Rosie was orphaned and bottle-raised. This led her to bonding well with humans, but less well with other herd members. As a result, she is ostracized by her herd. Her injury is the result of an attack by another elephant. She does, however, get on well with Opal, who also has problems with her legs, and has difficulty walking.
Rosie and Opal will receive customized therapy routines that will include hydro therapy, acupuncture, laser treatment, ultrasound, and an underwater treadmill. The 60-foot long underwater treadmill currently under design will be the world’s first such treadmill for elephants.
Rosie and Opal are already receiving nutritional therapy. Coastside Bio Resources, located in Stonington, Maine, is donating seaweed-based nutritional supplements for Rosie and Opal.
Along with medical issues, there is what Laurita calls “the boredom factor.” Elephants are highly intelligent animals, and need intellectual stimulation as much as a comfortable place to live. Outside in the paddock, volunteers have planted bamboo plants along the perimeter beyond the steel cable boarders. The plants will be far enough from the elephants that they will have to problem solve how to reach them for a nibble. Snacks will also be hidden in the overhanging trees, providing another puzzle for Rosie and Opal. The paddock also has a hill similar to the one inside the barn for the elephants to lean against, and a mud pool.
The Hope Elephant engineers have had a few intelligence tests thrown their way, too. For example:
“Sooner or later, they [large animals] all have trouble getting up,” Laurita said.
The traditional way of righting an elephant is to slip belts around it and lift it with a hoist, often resulting in broken ribs. A more benign solution in such cases is to put an inflatable pillow under the animal and get it raised to an angle so that the it can then right itself. The pillows used for horses are not large enough for a multi-ton elephant, and larger pillows have not been manufactured heretofore. Laurita approached the manufacturer of inflatable pillows for raising horses, and asked if they had ever thought of designing one for an elephant.

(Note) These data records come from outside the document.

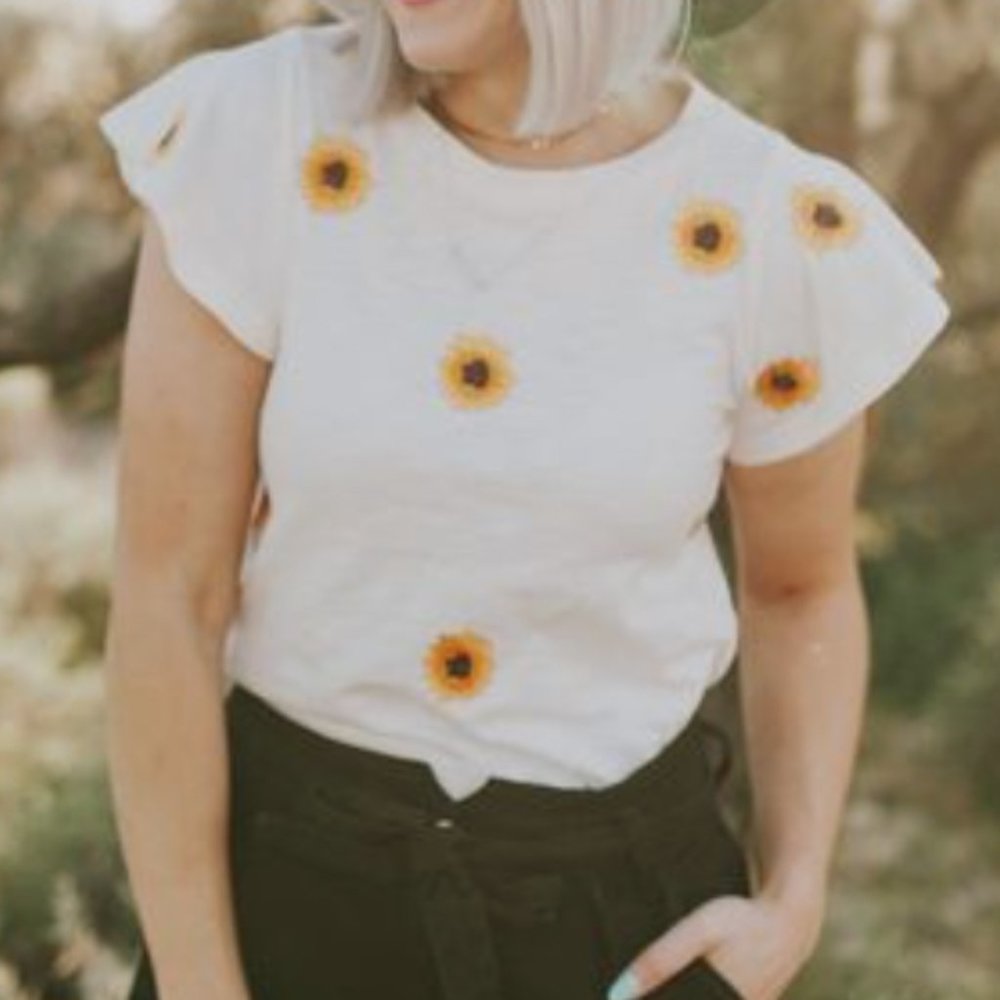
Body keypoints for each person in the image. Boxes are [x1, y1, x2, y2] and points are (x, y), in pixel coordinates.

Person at [97, 0, 951, 998]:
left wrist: (793, 898)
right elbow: (167, 597)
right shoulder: (256, 135)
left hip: (620, 920)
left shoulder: (771, 219)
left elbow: (800, 588)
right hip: (287, 895)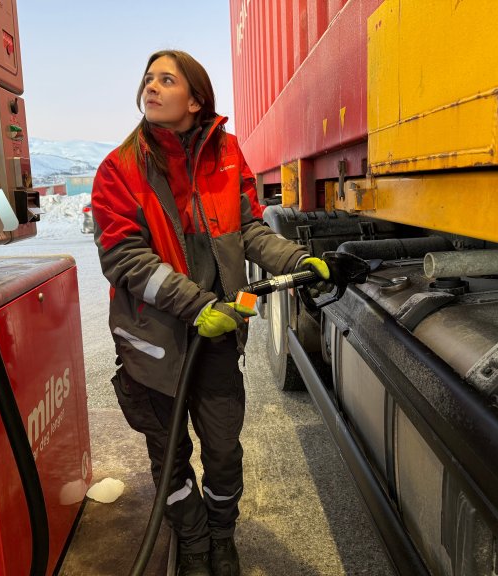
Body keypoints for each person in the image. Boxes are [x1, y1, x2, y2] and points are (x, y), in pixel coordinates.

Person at [91, 49, 330, 576]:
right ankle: (193, 543)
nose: (150, 87)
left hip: (219, 338)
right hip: (154, 344)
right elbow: (123, 257)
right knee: (170, 457)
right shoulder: (120, 168)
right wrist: (197, 305)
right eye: (148, 78)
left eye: (166, 80)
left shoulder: (226, 155)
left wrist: (298, 259)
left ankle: (222, 537)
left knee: (223, 452)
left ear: (196, 100)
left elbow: (247, 229)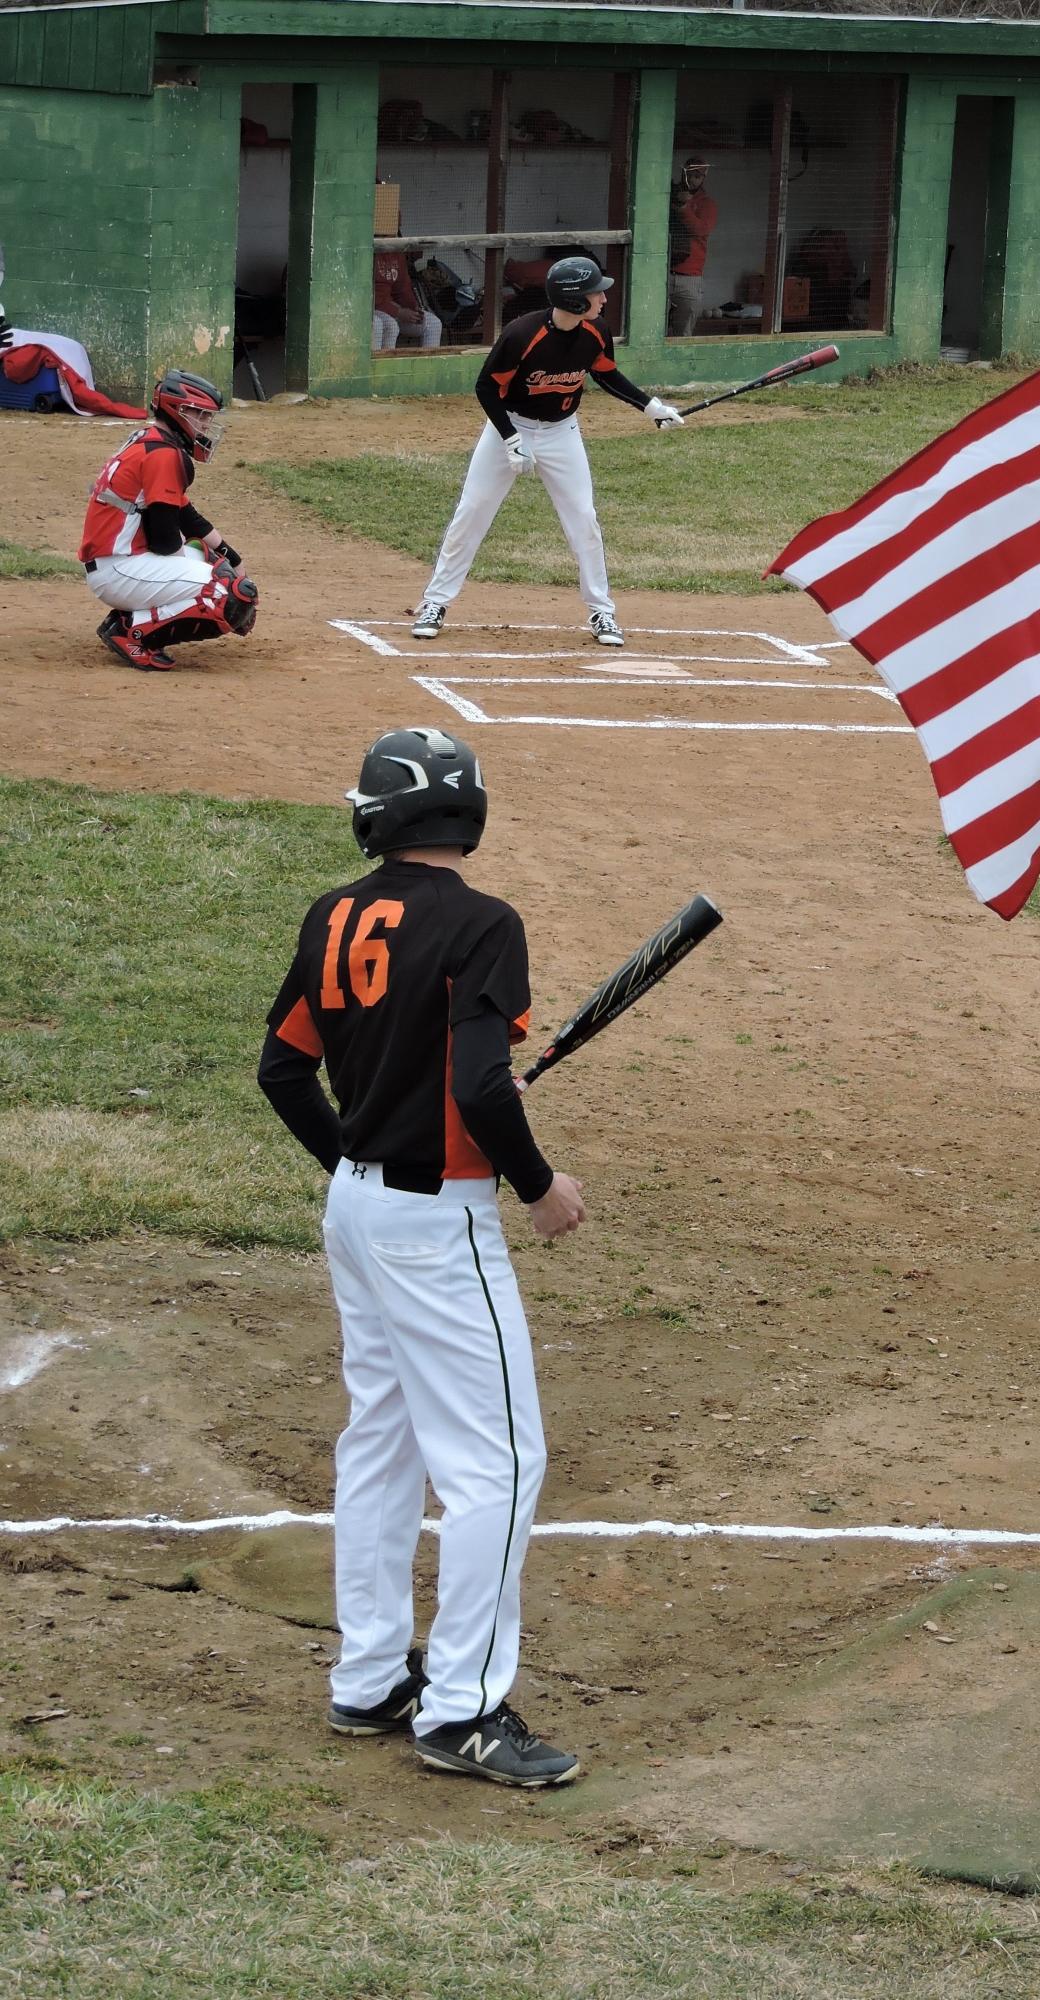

The company agreed to take the project on, and produced the first inflatable pillow for righting an elephant. It’s bright red, and has a rubberized track on the bottom to provide traction. The company provided it at cost.
Along with caring for the elephants, Hope Elephants is an educational facility. Students from Zenith High School in Camden are working on a series of projects based around the facility. One project they’re working on is developing a curriculum elementary and middle schools in Camden and Rockport. The curriculum would use elephants as the starting point for lessons in biology, nutrition and health. The students have also gone into the community to educate the public about Hope Elephants.